Samstag, 24. Oktober 2015, 07:29

Tom,

am 17. Dezember ist Kinostart.

Was deine kritischen Anmerkungen bzw. Zweifel angeht, ist es schon berechtigt zu fragen, was Christen dürfen und was sie besser sein ließen. Allerdings wird sich nach meinen Erfahrungen sowieso niemand reinreden lassen. Es ist wie mit dem Zigarettenrauchen. Jeder Raucher weiß, es ist ungesund und doch ....



Ich habe trotz allem immer irgendwie ein ungutes Gefühl dabei und frage mich, warum es mich überhaupt zu diesen Filmen hinzieht? Verändern dererlei Filme unbewußt und unbemerkt etwas in meinem Denken?


Christina,

eine gute Frage, die einer näheren Betrachtung bedarf. Fernsehkonsum geht ja nicht spurlos an uns vorüber. Es ist eine Stimulation durch audio-visuelle Reize, die natürlich auch Botschaften transportiert. Vielleicht wäre es mal wichtig, eingie Gesichtspunkte des Massenphänomens Fernsehen näher zu erforschen und zu ergründen, worin die Faszination besteht, sich dem auszusetzen. Allerdings vermute ich, das könnte auch zu Konflikten führen, die eine Abwehrhaltung erzeugen.
Das, was man tut und das, was man besser nicht tun sollte, dazwischen liegen mitunter Welten. Und wer möchte schon gern Spielverderber sein? Trotzdem gibt es Gefahren über die sich die meisten nicht mal bewußt sind. Rezeptive Hingabe besitzt tatsächlich das Potential unsere Denkstrukturen bis ins Unterbewußte zu beeinflußen und zu verändern. Mit dieser Vermutung liegst du also gar nicht falsch. Aber was nützt schon Aufklärung, die Sogwirkung einer massenmedialen Zerstreuung und Ablenkung ist extrem, sodaß kaum die nötige Disziplin aufgebracht wird, dem zu widerstehen.

5

Samstag, 24. Oktober 2015, 12:38

Würde mich mal interessieren, wie die anderen Leser hier das sehen? Ich habe trotz allem immer irgendwie ein ungutes Gefühl dabei und frage mich, warum es mich überhaupt zu diesen Filmen hinzieht? Verändern dererlei Filme unbewußt und unbemerkt etwas in meinem Denken? Oder sehe ich das alles zu eng? Ich bin da immer so ein bißchen hin und her gerissen. Mich würde wirklich mal eure Meinung dazu interessieren? Wie seht ihr das?

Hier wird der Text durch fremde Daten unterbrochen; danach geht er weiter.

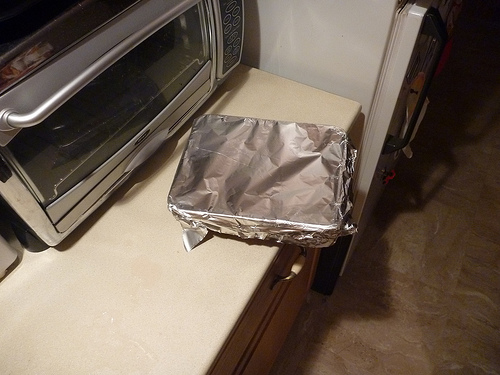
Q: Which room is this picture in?
A: It is at the kitchen.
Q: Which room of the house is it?
A: It is a kitchen.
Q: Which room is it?
A: It is a kitchen.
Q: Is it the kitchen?
A: Yes, it is the kitchen.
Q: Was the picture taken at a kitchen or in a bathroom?
A: It was taken at a kitchen.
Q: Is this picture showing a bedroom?
A: No, the picture is showing a kitchen.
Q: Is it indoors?
A: Yes, it is indoors.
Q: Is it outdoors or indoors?
A: It is indoors.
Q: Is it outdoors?
A: No, it is indoors.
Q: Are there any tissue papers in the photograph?
A: No, there are no tissue papers.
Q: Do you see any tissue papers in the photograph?
A: No, there are no tissue papers.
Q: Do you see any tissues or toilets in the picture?
A: No, there are no tissues or toilets.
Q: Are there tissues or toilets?
A: No, there are no tissues or toilets.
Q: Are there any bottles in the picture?
A: No, there are no bottles.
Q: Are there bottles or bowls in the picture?
A: No, there are no bottles or bowls.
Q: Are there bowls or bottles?
A: No, there are no bottles or bowls.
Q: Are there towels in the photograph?
A: No, there are no towels.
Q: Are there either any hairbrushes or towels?
A: No, there are no towels or hairbrushes.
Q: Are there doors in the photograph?
A: Yes, there is a door.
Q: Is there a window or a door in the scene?
A: Yes, there is a door.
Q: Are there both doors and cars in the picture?
A: No, there is a door but no cars.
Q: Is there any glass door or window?
A: Yes, there is a glass door.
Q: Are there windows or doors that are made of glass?
A: Yes, the door is made of glass.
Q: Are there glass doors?
A: Yes, there is a door that is made of glass.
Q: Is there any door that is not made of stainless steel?
A: Yes, there is a door that is made of glass.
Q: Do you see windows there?
A: No, there are no windows.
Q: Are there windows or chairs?
A: No, there are no windows or chairs.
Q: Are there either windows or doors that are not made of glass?
A: No, there is a door but it is made of glass.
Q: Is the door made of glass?
A: Yes, the door is made of glass.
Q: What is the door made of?
A: The door is made of glass.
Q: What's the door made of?
A: The door is made of glass.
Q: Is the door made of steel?
A: No, the door is made of glass.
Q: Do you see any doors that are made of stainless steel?
A: No, there is a door but it is made of glass.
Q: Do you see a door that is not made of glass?
A: No, there is a door but it is made of glass.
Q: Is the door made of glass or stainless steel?
A: The door is made of glass.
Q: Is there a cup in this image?
A: No, there are no cups.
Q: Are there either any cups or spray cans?
A: No, there are no cups or spray cans.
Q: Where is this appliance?
A: The appliance is in the kitchen.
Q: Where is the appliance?
A: The appliance is in the kitchen.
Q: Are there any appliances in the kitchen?
A: Yes, there is an appliance in the kitchen.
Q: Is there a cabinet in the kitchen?
A: No, there is an appliance in the kitchen.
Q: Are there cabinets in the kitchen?
A: No, there is an appliance in the kitchen.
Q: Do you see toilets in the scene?
A: No, there are no toilets.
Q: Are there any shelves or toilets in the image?
A: No, there are no toilets or shelves.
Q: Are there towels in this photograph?
A: No, there are no towels.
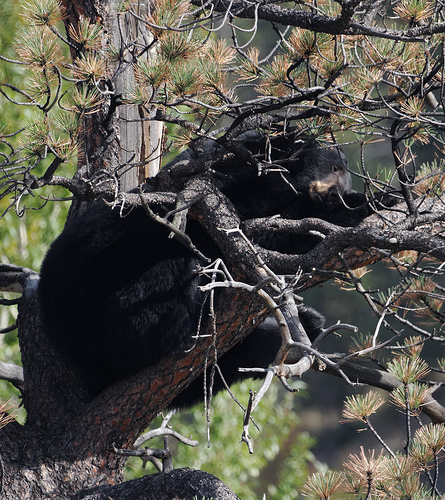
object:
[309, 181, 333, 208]
mouth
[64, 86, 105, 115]
pine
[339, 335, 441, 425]
pine needles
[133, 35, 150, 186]
gap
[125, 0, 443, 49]
branches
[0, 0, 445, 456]
branch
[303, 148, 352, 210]
muzzle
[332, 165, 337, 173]
eye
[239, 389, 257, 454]
seven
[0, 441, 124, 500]
bark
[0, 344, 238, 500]
trunk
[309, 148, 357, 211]
face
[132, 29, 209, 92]
pine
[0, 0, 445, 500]
tree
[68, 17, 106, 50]
pine needles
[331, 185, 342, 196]
nose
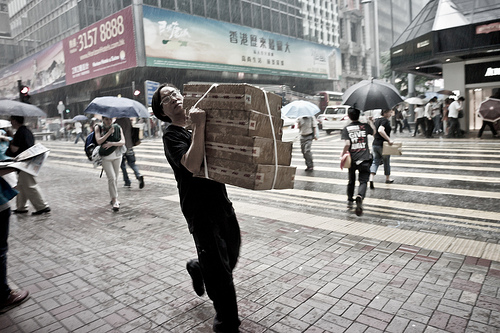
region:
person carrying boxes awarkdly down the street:
[149, 78, 295, 330]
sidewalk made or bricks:
[4, 159, 499, 330]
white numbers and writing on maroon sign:
[63, 8, 134, 83]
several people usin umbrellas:
[286, 79, 498, 212]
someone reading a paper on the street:
[1, 135, 46, 315]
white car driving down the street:
[316, 103, 352, 132]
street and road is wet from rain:
[4, 126, 497, 326]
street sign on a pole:
[55, 98, 67, 141]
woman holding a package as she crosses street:
[366, 105, 407, 190]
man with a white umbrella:
[281, 98, 322, 176]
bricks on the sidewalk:
[275, 246, 395, 289]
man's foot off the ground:
[171, 248, 236, 298]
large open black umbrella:
[336, 70, 439, 137]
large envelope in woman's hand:
[375, 137, 416, 162]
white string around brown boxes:
[202, 80, 293, 198]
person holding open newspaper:
[13, 135, 63, 197]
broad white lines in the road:
[416, 144, 477, 235]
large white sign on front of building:
[160, 13, 338, 76]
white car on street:
[309, 97, 363, 134]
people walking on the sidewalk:
[359, 67, 472, 142]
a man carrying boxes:
[156, 78, 298, 330]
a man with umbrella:
[332, 74, 404, 214]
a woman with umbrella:
[81, 94, 146, 214]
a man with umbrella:
[3, 102, 51, 218]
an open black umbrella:
[340, 75, 401, 110]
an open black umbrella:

Liebe Christina, als wahrer Christ und bekennender, sündiger Filme-Gucker :whistling: möchte ich auf Deine Bedenken so gut ich kann (und aus meiner persönlichen Sicht, die nicht die eines anderen sein muss) antworten:

Wenn ich mir (sehr gern und oft mit meinem Mann) einen Spielfilm ansehe, dann wissen wir beide zunächst mal, dass wir es NICHT zur Ehre Gottes tun. Wir wollen schlicht unterhalten werden, weil wir uns nicht für so heilig halten, dass wir den ganzen Tag nur Bibel lesen können. :D

Also wir haben da - ganz persönlich! - eine große Freiheit in Christus, diesbezüglich. Das heißt nun NICHT, dass das jeder so sehen kann oder muss. Das steht so in Römer 14-15, wie man mit "Götzenfleisch" umgehen soll und mit Geschwistern, die das anders sehen. Für unseren Teil wissen wir ebenso gut, dass Jesus uns errettet hat und liebt, wie wir auch wissen, dass uns diese Filme weder süchtig machen noch geistlich negativ beeinflussen. Wenn uns manche Szenen zu heftig sind, schalten wir aus (oder einer von uns verlässt den Raum und geht schon mal schlafen oder noch 'ne Predigt anhören, egal). Wir nehmen genauso aufeinander Rücksicht wie wir gegenseitig nicht "gesetzlich" sind in diesen Dingen. Das ist wie mit dem Tanzen oder Kartenspielen. Da haben es die Gesetzlichen der Fünfziger Jahre aus unserer Sicht übertrieben.

Wenn es Dir persönlich eine Sünde ist, Filme dieser Art anzusehen, dann lass es sein. Andererseits musst Du deshalb kein schlechtes Gewissen haben, nur weil es jemand anders hat, weil er Deine Freiheit nicht hat. Wenn er deshalb von Deinem Verhalten nicht seinerseits zur Sünde verleitet wird, bist Du Deinerseits frei in Christus. Wenn Du keinen persönlichen Angriff von Satan wegen "Götzenfleisch" bekommst, dann soll auch niemand anders Dich deshalb verurteilen.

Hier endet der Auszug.